Section 4C(3) provides that:

A judge may serve as an officer, director, trustee, or non-legal advisor of an organization or governmental agency devoted to the improvement of the law, the legal system, or the administration of justice or an educational, religious, charitable, fraternal, or civic organization not conducted for profit, subject to the following limitations and the other requirements of this Code.

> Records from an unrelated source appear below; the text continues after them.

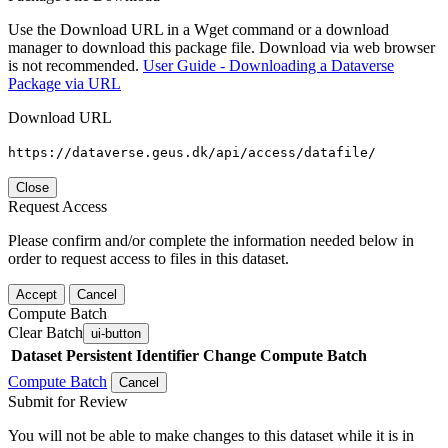
Use the Download URL in a Wget command or a download
manager to download this package file. Download via web browser
is not recommended.
User Guide - Downloading a Dataverse
Package via URL
Download URL
https://dataverse.geus.dk/api/access/datafile/
Close
Request Access
Please confirm and/or complete the information needed below in
order to request access to files in this dataset.
Accept
Cancel
Compute Batch
Clear Batch
ui-button
Dataset
Persistent Identifier
Change Compute Batch
Compute Batch
Cancel
Submit for Review
You will not be able to make changes to this dataset while it is in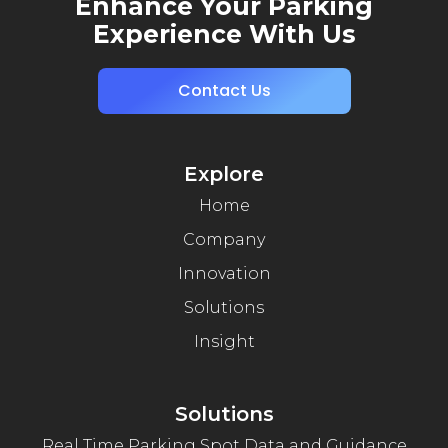
Enhance Your Parking
Experience With Us
Contact Us
Explore
Home
Company
Innovation
Solutions
Insight
Solutions
Real Time Parking Spot Data and Guidance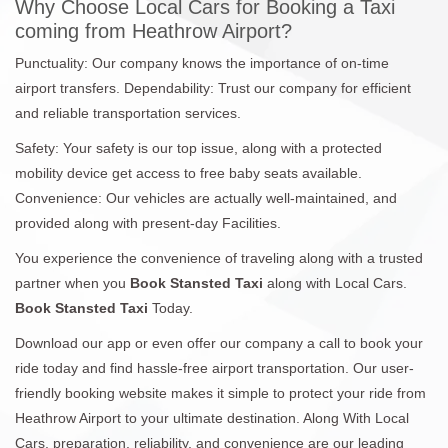
Why Choose Local Cars for Booking a Taxi
coming from Heathrow Airport?
Punctuality: Our company knows the importance of on-time
airport transfers. Dependability: Trust our company for efficient
and reliable transportation services.
Safety: Your safety is our top issue, along with a protected
mobility device get access to free baby seats available.
Convenience: Our vehicles are actually well-maintained, and
provided along with present-day Facilities.
You experience the convenience of traveling along with a trusted
partner when you
Book Stansted Taxi
along with Local Cars.
Book Stansted Taxi
Today.
Download our app or even offer our company a call to book your
ride today and find hassle-free airport transportation. Our user-
friendly booking website makes it simple to protect your ride from
Heathrow Airport to your ultimate destination. Along With Local
Cars, preparation, reliability, and convenience are our leading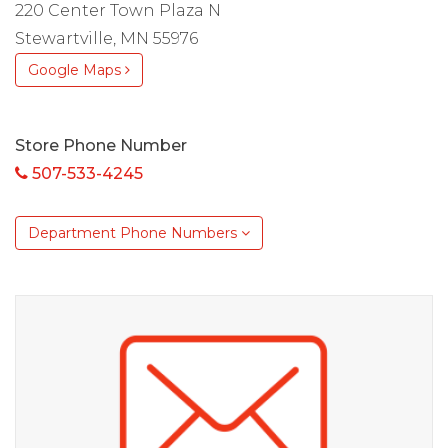
220 Center Town Plaza N
Stewartville, MN 55976
Google Maps
Store Phone Number
507-533-4245
Department Phone Numbers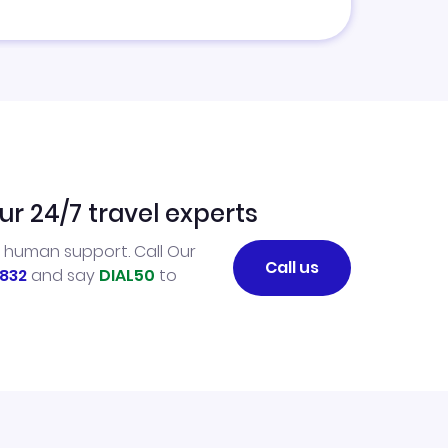
ur 24/7 travel experts
l human support. Call Our
Call us
832
and say
DIAL50
to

The Commentary to Section 4C(3) declares that, “Section 4C(3) does not apply to a judge’s service in a governmental position unconnected with the improvement of the law, the legal system, or the administration of justice; see Section 4C(2). For that reason, Section 4C(3) offers no ground for a part-time general sessions judge to be even a part-time city attorney.

In my opinion:

1. Article VI, Section 7, of the Tennessee Constitution does not appear to prohibit a part-time city attorney from serving as a part-time sessions judge.

2. Rule 10, Cannon 4, of the Rules of the Supreme Court, does appear to prohibit a part time city attorney from serving as a part-time sessions judge.

Sincerely,

Sidney D. Hemsley
Senior Law Consultant

SDH/

Please remember that these legal opinions were written based on the facts of a given city at a certain time. The laws referenced in any opinion may have changed or may not be applicable to your city or circumstances.

Always consult with your city attorney or an MTAS consultant before taking any action based on information contained in this database.